Commit d1ebacea authored by David Michael Barr's avatar David Michael Barr

Clean up CfL implementation

* CPU feature check for SSSE3.
* Measure rdo_cfl_alpha() speed.
* Remove redundant loop for 2x speed-up of rdo_cfl_alpha().
* Allow rdo_cfl_alpha() to return None.
* Tidy up formatting.
parent 2fab8c39
......@@ -21,6 +21,7 @@ use rav1e::cdef::cdef_filter_frame;
use rav1e::ec;
use rav1e::partition::*;
use rav1e::predict::*;
use rav1e::rdo::rdo_cfl_alpha;
#[cfg(feature = "comparative_bench")]
mod comparative;
......@@ -108,11 +109,33 @@ fn cdef_frame_bench(b: &mut Bencher, w: usize, h: usize) {
b.iter(|| cdef_filter_frame(&fi, &mut fs.rec, &mut bc, 8));
}
fn cfl_rdo(c: &mut Criterion) {
for &bsize in &[
BlockSize::BLOCK_4X4,
BlockSize::BLOCK_8X8,
BlockSize::BLOCK_16X16,
BlockSize::BLOCK_32X32
] {
let n = format!("cfl_rdo({:?})", bsize);
c.bench_function(&n, move |b| cfl_rdo_bench(b, bsize));
}
}
fn cfl_rdo_bench(b: &mut Bencher, bsize: BlockSize) {
let config =
EncoderConfig { quantizer: 100, speed: 10, ..Default::default() };
let fi = FrameInvariants::new(1024, 1024, config);
let mut fs = FrameState::new(&fi);
let offset = BlockOffset { x: 1, y: 1 };
b.iter(|| rdo_cfl_alpha(&mut fs, &offset, bsize, 8))
}
criterion_group!(
intra_prediction,
predict::pred_bench,
);
criterion_group!(cfl, cfl_rdo);
criterion_group!(cdef, cdef_frame);
criterion_group!(write_block, write_b);
......@@ -120,4 +143,4 @@ criterion_group!(write_block, write_b);
criterion_main!(comparative::intra_prediction);
#[cfg(not(feature = "comparative_bench"))]

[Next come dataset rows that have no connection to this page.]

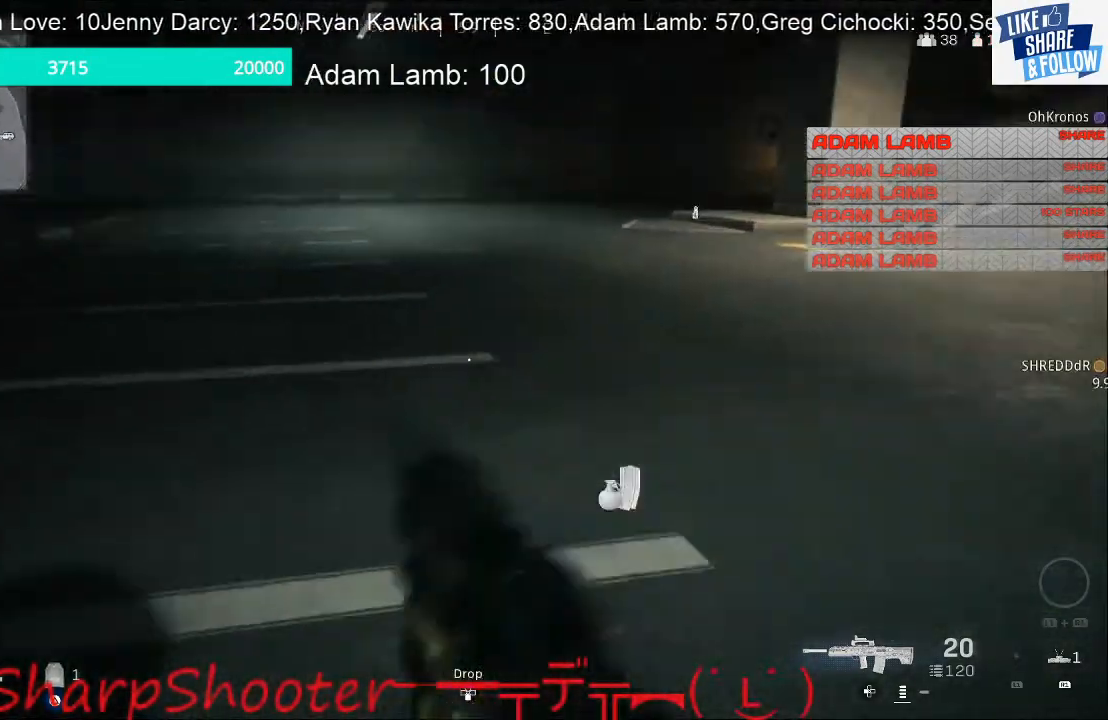
{"buttons": [], "left_stick": "up", "right_stick": "left", "events": [[133, "right_stick", "up-left"], [467, "right_stick", "left"]]}
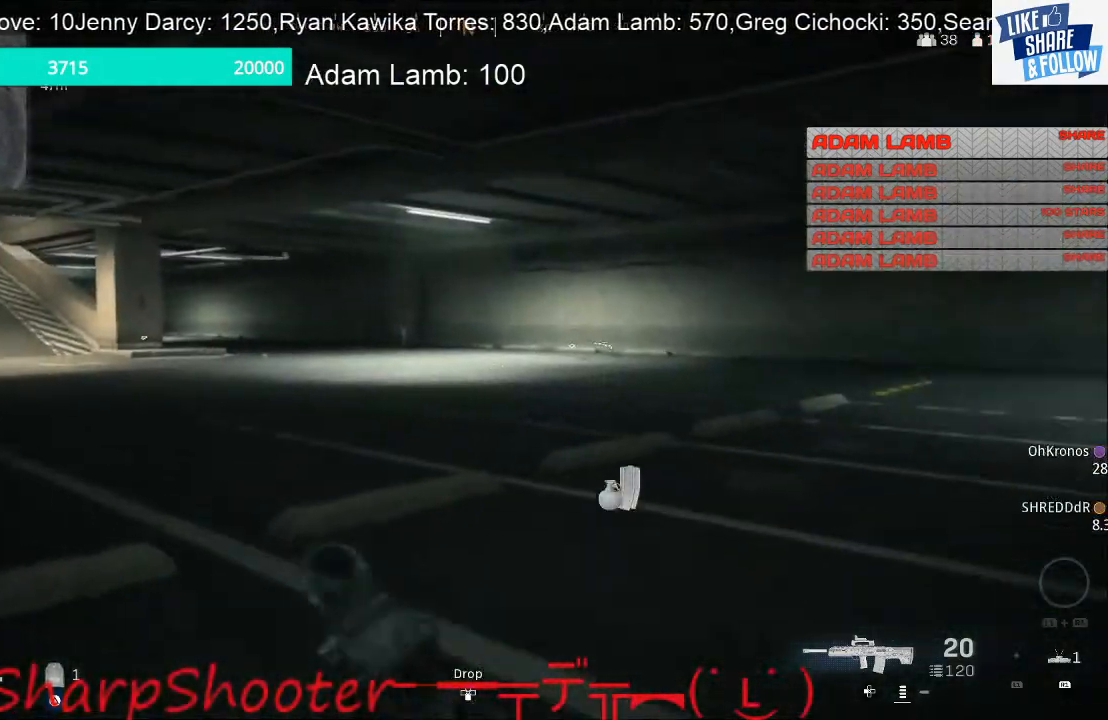
{"buttons": [], "left_stick": "up", "right_stick": "left", "events": []}
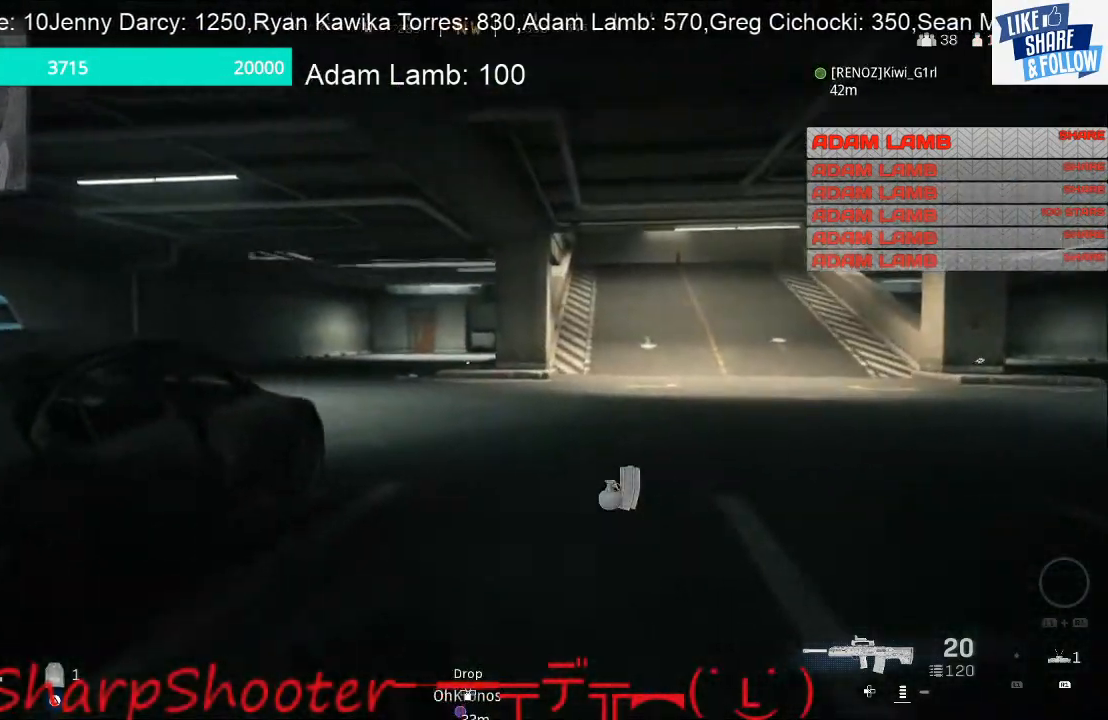
{"buttons": [], "left_stick": "up", "right_stick": "center", "events": [[167, "right_stick", "center"]]}
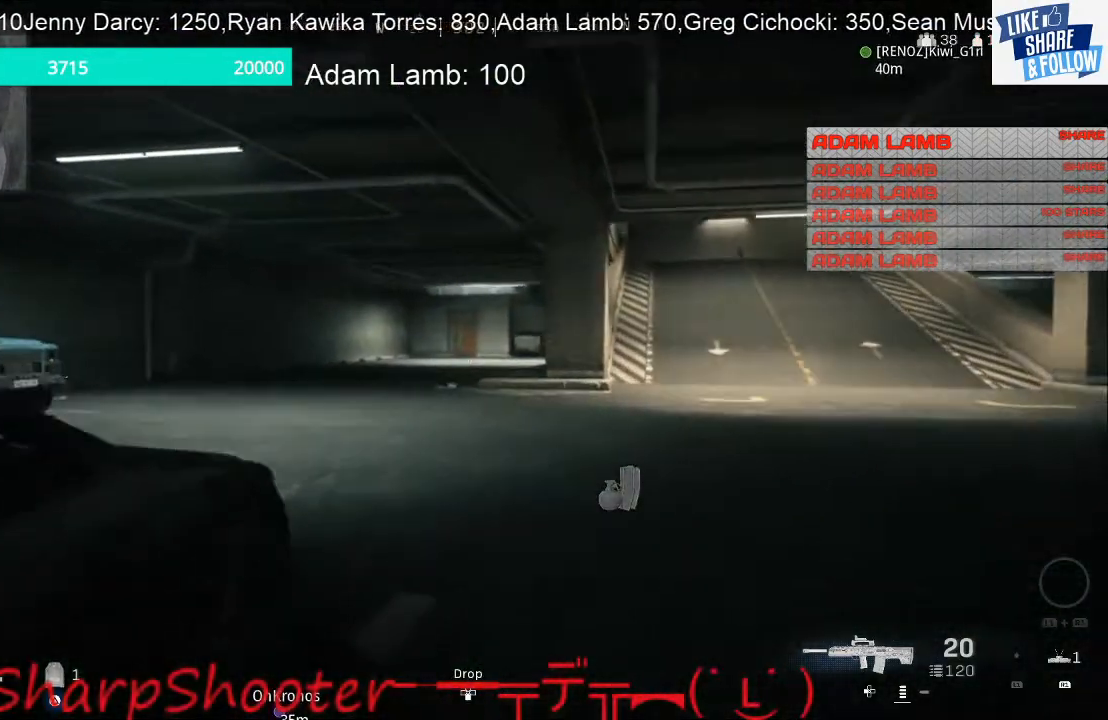
{"buttons": [], "left_stick": "up", "right_stick": "center", "events": []}
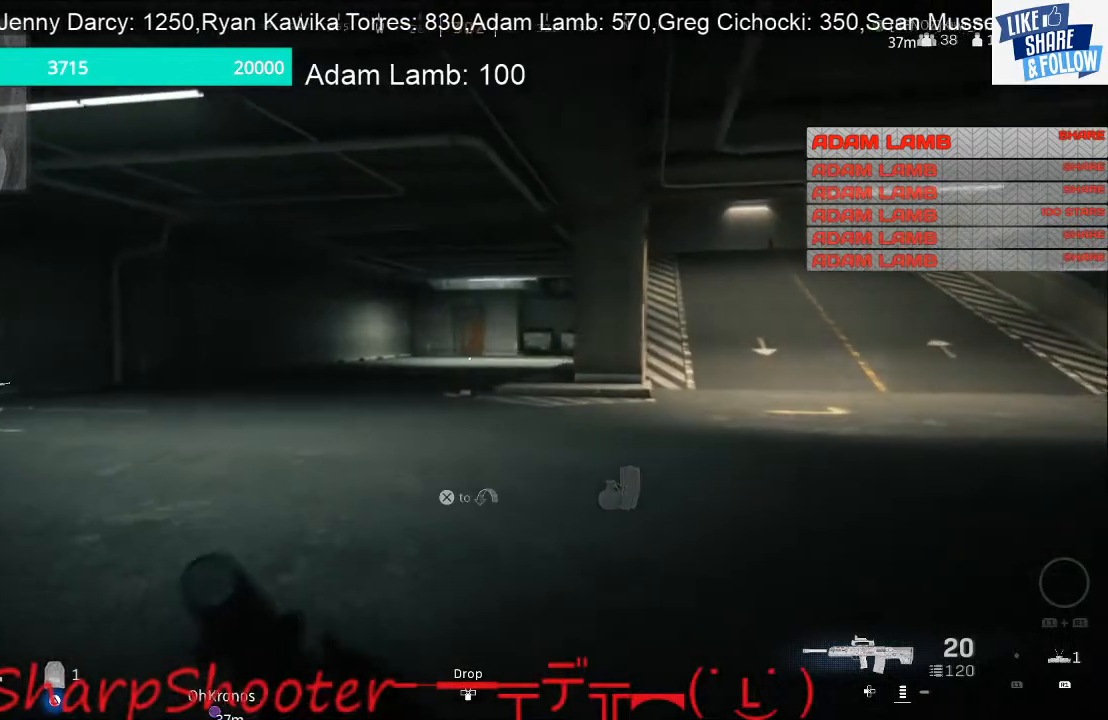
{"buttons": [], "left_stick": "up", "right_stick": "center", "events": []}
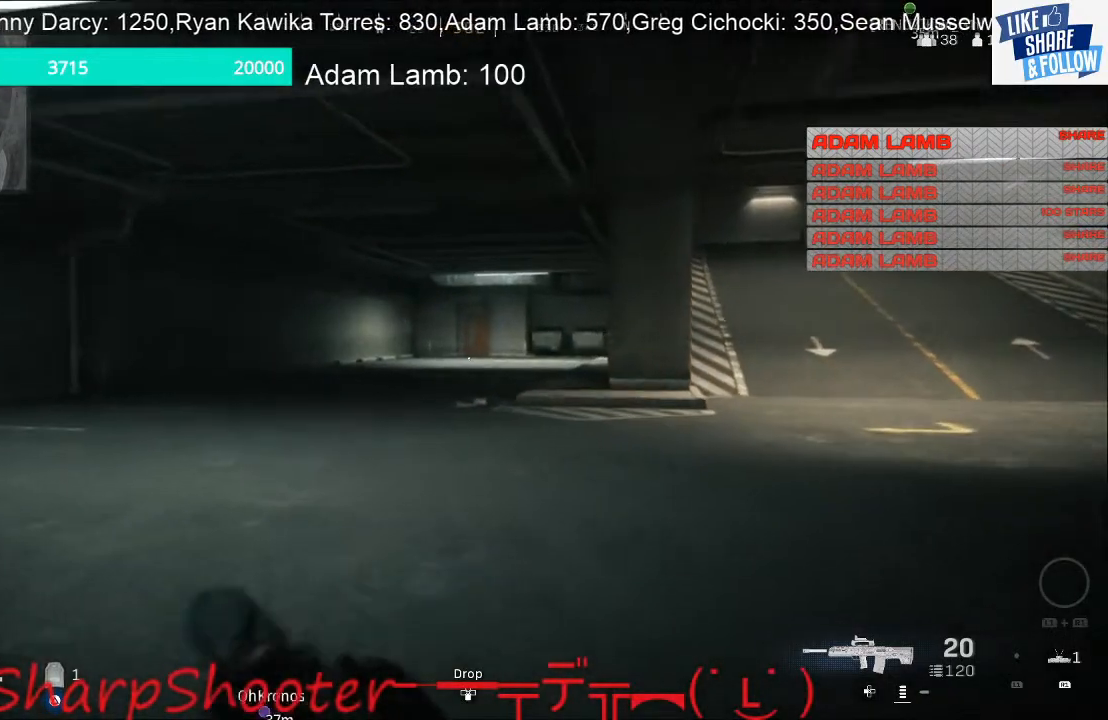
{"buttons": [], "left_stick": "up", "right_stick": "center", "events": [[200, "right_stick", "left"], [300, "right_stick", "center"]]}
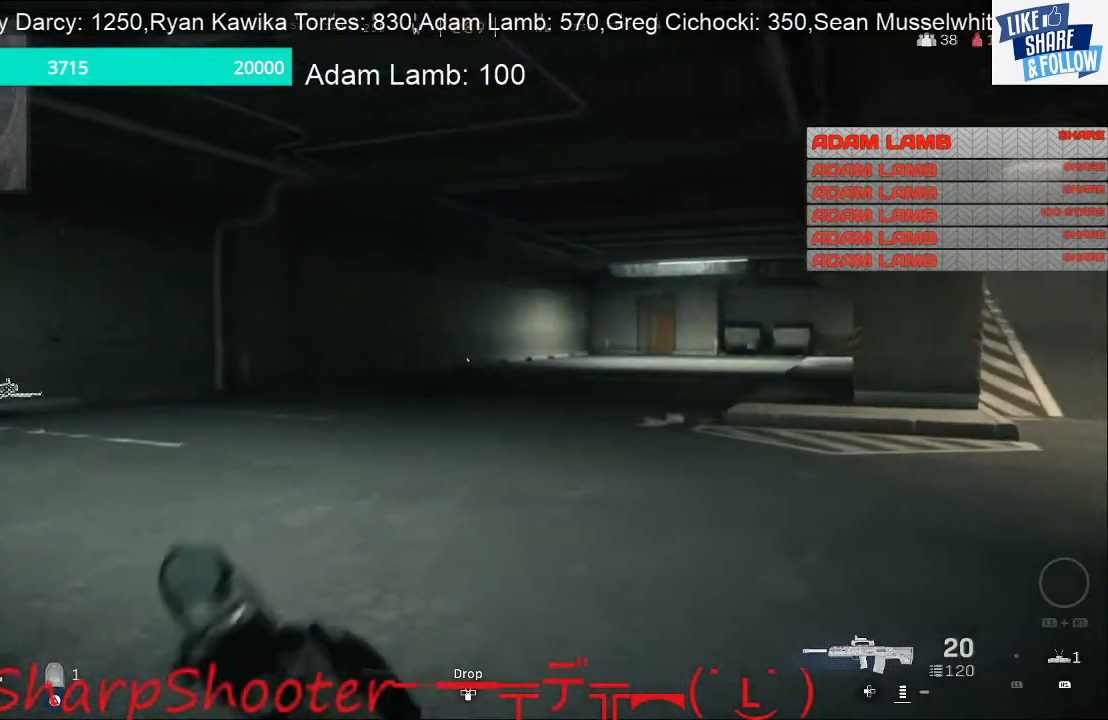
{"buttons": [], "left_stick": "up", "right_stick": "center", "events": []}
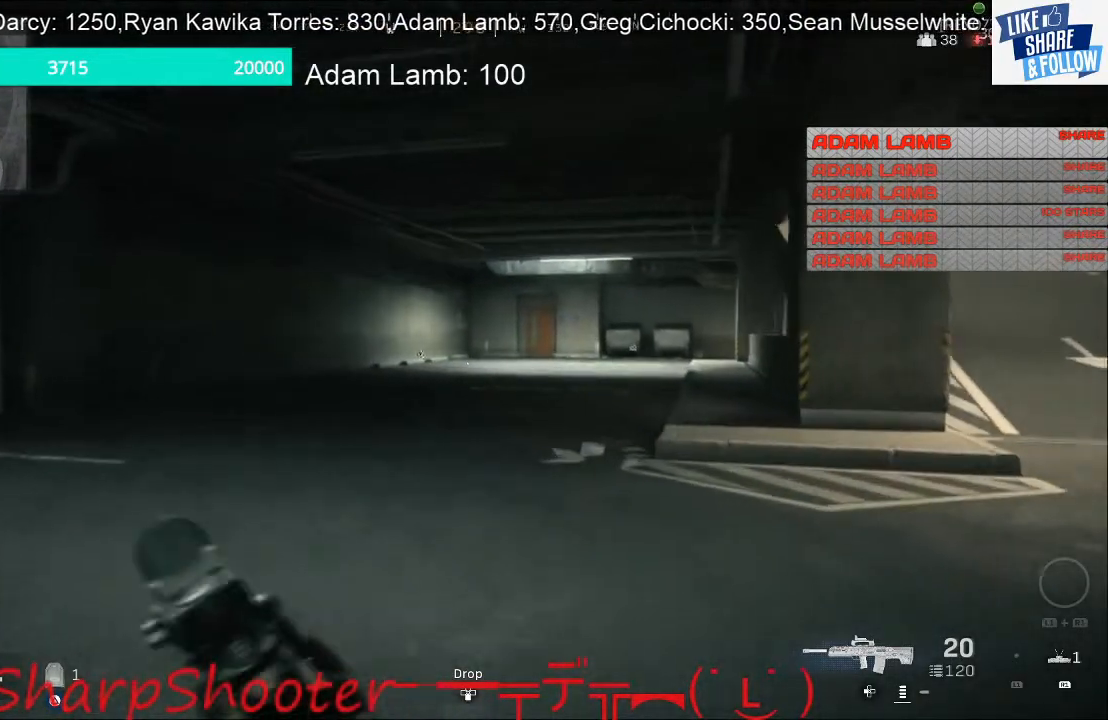
{"buttons": [], "left_stick": "up", "right_stick": "center", "events": [[300, "right_stick", "right"], [433, "right_stick", "center"]]}
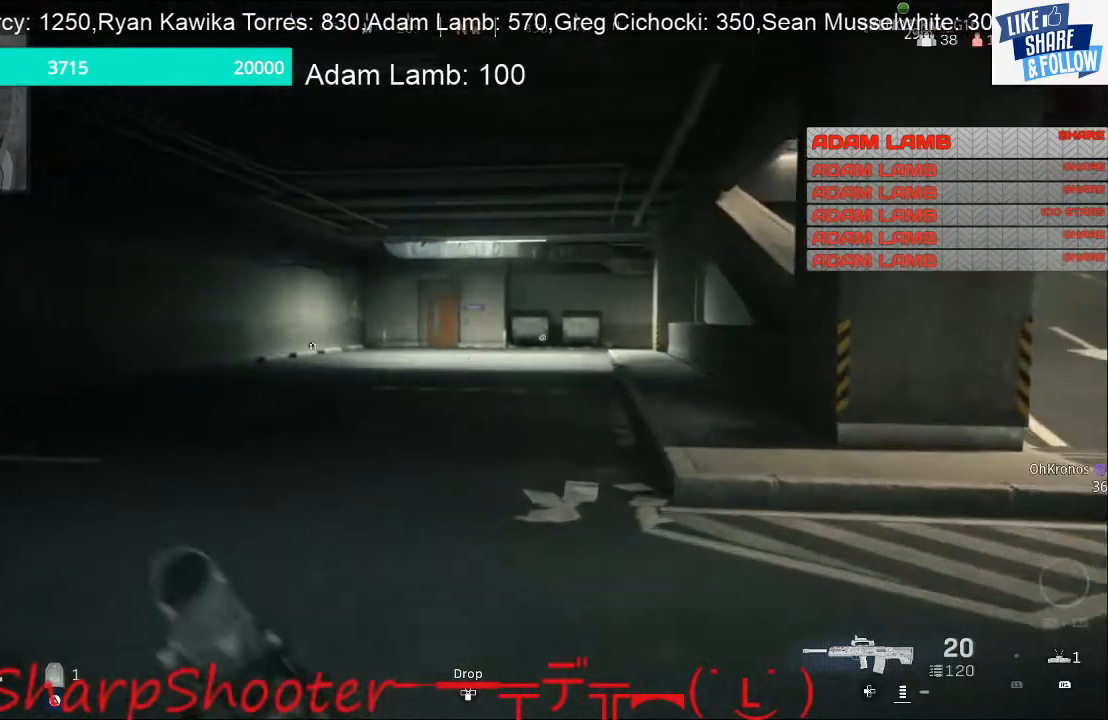
{"buttons": [], "left_stick": "up", "right_stick": "center", "events": []}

criterion_main!(write_block, intra_prediction, cdef);
criterion_main!(write_block, intra_prediction, cdef, cfl);
......@@ -451,7 +451,8 @@ pub trait Intra: Dim {
while (i as usize) < Self::W {
let ac_q3 = _mm_loadu_si128(luma.offset(i) as *const _);
let ac_sign = _mm_sign_epi16(alpha_sign, ac_q3);
let abs_scaled_luma_q0 = _mm_mulhrs_epi16(_mm_abs_epi16(ac_q3), alpha_q12);
let abs_scaled_luma_q0 =
_mm_mulhrs_epi16(_mm_abs_epi16(ac_q3), alpha_q12);
let scaled_luma_q0 = _mm_sign_epi16(abs_scaled_luma_q0, ac_sign);
let pred = _mm_add_epi16(scaled_luma_q0, dc_q0);
let res = _mm_min_epi16(max, _mm_max_epi16(pred, _mm_setzero_si128()));
......@@ -470,14 +471,20 @@ pub trait Intra: Dim {
output: &mut [u16], stride: usize, ac: &[i16], alpha: i16,
bit_depth: usize
) {
if alpha == 0 { return; }
if alpha == 0 {
return;
}
assert!(32 >= Self::W);
assert!(ac.len() >= 32 * (Self::H - 1) + Self::W);
assert!(stride >= Self::W);
assert!(output.len() >= stride * (Self::H - 1) + Self::W);
#[cfg(any(target_arch = "x86", target_arch = "x86_64"))]
unsafe {
return Self::pred_cfl_ssse3(output, stride, ac, alpha, bit_depth);
{
if is_x86_feature_detected!("ssse3") {
return unsafe {
Self::pred_cfl_ssse3(output, stride, ac, alpha, bit_depth)
};
}
}
let sample_max = (1 << bit_depth) - 1;
......@@ -721,13 +728,15 @@ pub mod test {
let o1 = vec![0u16; 32 * 32];
let o2 = vec![0u16; 32 * 32];
let max: u16 = (1 << bit_depth) - 1;
let above: Vec<u16> = (0..32).map(|_| ra.gen())
.map(|v: u16| v & max).collect();
let left: Vec<u16> = (0..32).map(|_| ra.gen())
.map(|v: u16| v & max).collect();
let above: Vec<u16> =
(0..32).map(|_| ra.gen()).map(|v: u16| v & max).collect();
let left: Vec<u16> =
(0..32).map(|_| ra.gen()).map(|v: u16| v & max).collect();
let luma_max: i16 = (1 << (bit_depth + 3)) - 1;
let ac: Vec<i16> = (0..(32 * 32)).map(|_| ra.gen())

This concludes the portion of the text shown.